[PATCH] Bug with powerof2 macro in sys/param.h

John Baldwin jhb at freebsd.org
Thu Oct 14 14:25:07 UTC 2010


On Thursday, October 14, 2010 7:58:32 am Andriy Gapon wrote:
> on 14/10/2010 00:30 Garrett Cooper said the following:
> >     I was talking to someone today about this macro, and he noted that
> > the algorithm is incorrect -- it fails the base case with ((x) == 0 --
> > which makes sense because 2^(x) cannot equal 0 (mathematically
> > impossible, unless you consider the limit as x goes to negative
> > infinity as log (0) / log(2) is undefined). I tested out his claim and
> > he was right:
> 
> That's kind of obvious given the code.
> I think that this might be an intentional optimization.
> I guess that it doesn't really make sense to apply powerof2 to zero and the users
> of the macro should do the check on their own if they expect zero as input (many
> places in the do not allow that).

I agree, the current macro is this way on purpose (and straight out of
"Hacker's Delight").

Of the existing calls you weren't sure of:

sys/dev/cxgb/cxgb_sge.c:       while (!powerof2(fl_q_size))
sys/dev/cxgb/cxgb_sge.c:       while (!powerof2(jumbo_q_size))
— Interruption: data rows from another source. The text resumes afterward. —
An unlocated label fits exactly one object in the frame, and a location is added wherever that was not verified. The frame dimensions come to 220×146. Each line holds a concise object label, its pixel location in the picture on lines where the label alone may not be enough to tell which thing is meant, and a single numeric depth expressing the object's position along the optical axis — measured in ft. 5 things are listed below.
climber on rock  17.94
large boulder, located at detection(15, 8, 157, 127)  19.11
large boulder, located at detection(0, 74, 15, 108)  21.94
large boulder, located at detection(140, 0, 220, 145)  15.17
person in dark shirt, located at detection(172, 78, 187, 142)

These are fine, will not be zero.

sys/x86/x86/local_apic.c:      KASSERT(powerof2(count), ("bad count"));
sys/x86/x86/local_apic.c:      KASSERT(powerof2(align), ("bad align"));

These are fine.  No code allocates zero IDT vectors.  We never allocate IDT
vectors for unallocated MSI or MSI-X IRQs.

sys/net/flowtable.c:           ft->ft_lock_count =
2*(powerof2(mp_maxid + 1) ? (mp_maxid + 1):

Clearly, 'mp_maxid + 1' will not be zero (barring a bizarre overflow case
which will not happen until we support 2^32 CPUs), so this is fine.

sys/i386/pci/pci_pir.c:                if (error &&
!powerof2(pci_link->pl_irqmask)) {

This fine.  Earlier in the function if pl_irqmask is zero, then all of the
pci_pir_choose_irq() calls will fail, so this is only invoked if pl_irqmask
is non-zero.  In practice pl_irqmask is never zero anyway.

I suspect the GEOM ones are also generally safe.